A most kind and very patient lady once told me a story about a time when she was a little girl. She had heard on the news a situation about a man crossing a border in another land. The guards had been calling and shouting for him as he crossed the border. Unfortunately they were not acknowledged and he kept on walking. They relatively assumed that this man was posing a threat and was intentionally ignoring them. Hence deciding to shoot him – in the back. For fear that he was intending to carry out terrorist acts. It was only afterwards when they found out he was actually deaf but by then it was too late. For this innocent man who had been killed. This instance left such a mark on her memory and affected her enough to learn about deafness that she felt was a calling to her, to become a teacher for the deaf.
And I am extremely honoured, to have been taught by her.
There are charities such as SoundSeekers who are dedicated to helping deaf and hearing-impaired people, especially children, in the developing world. They develop and support projects that improve access to education, lessen the impact of hearing loss and raise awareness of deaf people’s abilities and needs. I admire them for their dedication and in turn, am being inspired by them to start fundraising for those in dire need of our assistance.
Here in the United Kingdom, we are extremely lucky to have the equipment and services readily available to access which sometimes may be somewhat delayed. Some people may believe that “charity begins at home” but they understandably believe that only due to not being informed that there are a quite a few charities already operating here – campaigning for these changes nationally. In order for us to make more of a difference in developing countries and help those who do not have any resources at all, it would be far more beneficial to them, if we could help those who are missing out even more so as most deaf people outside of Europe struggle to access even basic needs and are extremely isolated. In addition helping deaf people abroad gives deaf people within the UK & abroad, real life work (and cultural) experiences.

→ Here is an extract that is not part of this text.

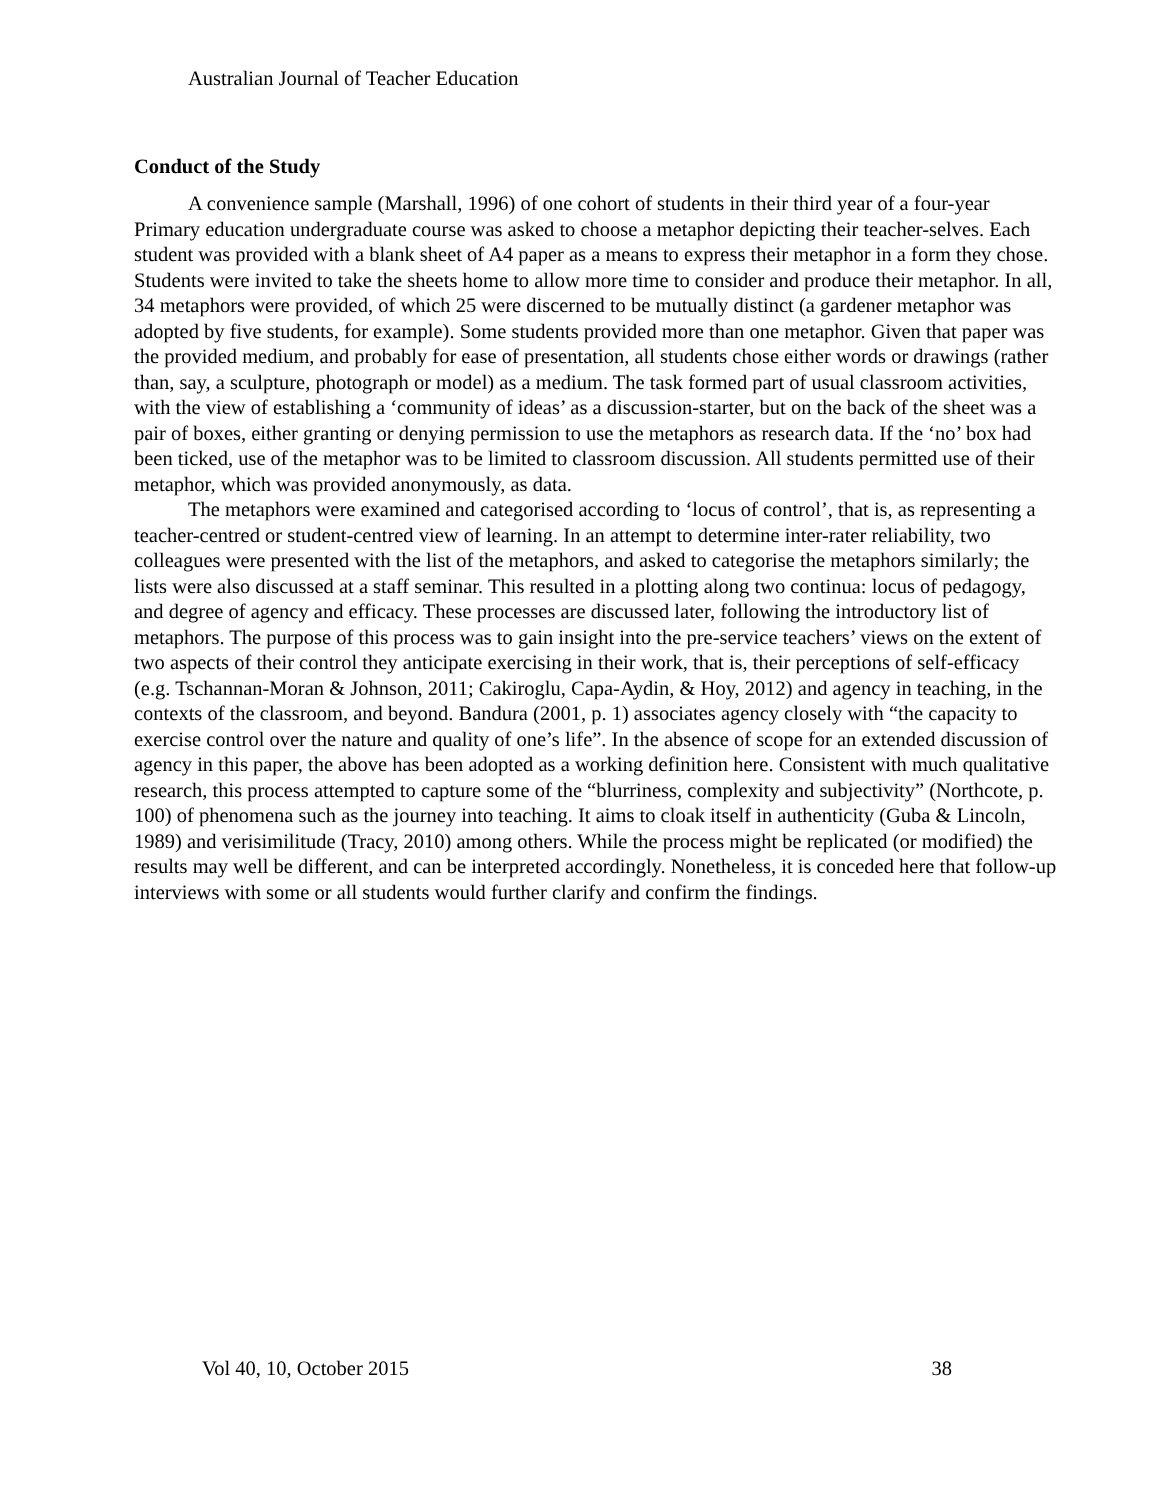Australian Journal of Teacher Education
Conduct of the Study
A convenience sample (Marshall, 1996) of one cohort of students in their third year of a four-year Primary education undergraduate course was asked to choose a metaphor depicting their teacher-selves. Each student was provided with a blank sheet of A4 paper as a means to express their metaphor in a form they chose. Students were invited to take the sheets home to allow more time to consider and produce their metaphor. In all, 34 metaphors were provided, of which 25 were discerned to be mutually distinct (a gardener metaphor was adopted by five students, for example). Some students provided more than one metaphor. Given that paper was the provided medium, and probably for ease of presentation, all students chose either words or drawings (rather than, say, a sculpture, photograph or model) as a medium. The task formed part of usual classroom activities, with the view of establishing a ‘community of ideas’ as a discussion-starter, but on the back of the sheet was a pair of boxes, either granting or denying permission to use the metaphors as research data. If the ‘no’ box had been ticked, use of the metaphor was to be limited to classroom discussion. All students permitted use of their metaphor, which was provided anonymously, as data.
The metaphors were examined and categorised according to ‘locus of control’, that is, as representing a teacher-centred or student-centred view of learning. In an attempt to determine inter-rater reliability, two colleagues were presented with the list of the metaphors, and asked to categorise the metaphors similarly; the lists were also discussed at a staff seminar. This resulted in a plotting along two continua: locus of pedagogy, and degree of agency and efficacy. These processes are discussed later, following the introductory list of metaphors. The purpose of this process was to gain insight into the pre-service teachers’ views on the extent of two aspects of their control they anticipate exercising in their work, that is, their perceptions of self-efficacy (e.g. Tschannan-Moran & Johnson, 2011; Cakiroglu, Capa-Aydin, & Hoy, 2012) and agency in teaching, in the contexts of the classroom, and beyond. Bandura (2001, p. 1) associates agency closely with “the capacity to exercise control over the nature and quality of one’s life”. In the absence of scope for an extended discussion of agency in this paper, the above has been adopted as a working definition here. Consistent with much qualitative research, this process attempted to capture some of the “blurriness, complexity and subjectivity” (Northcote, p. 100) of phenomena such as the journey into teaching. It aims to cloak itself in authenticity (Guba & Lincoln, 1989) and verisimilitude (Tracy, 2010) among others. While the process might be replicated (or modified) the results may well be different, and can be interpreted accordingly. Nonetheless, it is conceded here that follow-up interviews with some or all students would further clarify and confirm the findings.
Vol 40, 10, October 2015 38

Watch this space! (Ta da!)
The next time you call someone from behind them or beep a horn at them and they don’t turn around in response – please…. spare a moment to consider that the person in front of you, may be deaf. Thank you.
This post, I would like dedicate to Suzanne. For listening to her calling and for making such a huge difference to deaf students lives – more than she realises. Thank you – ever so. For being my teacher and for being you. (not to forget for putting up with my/our mischievousness too!)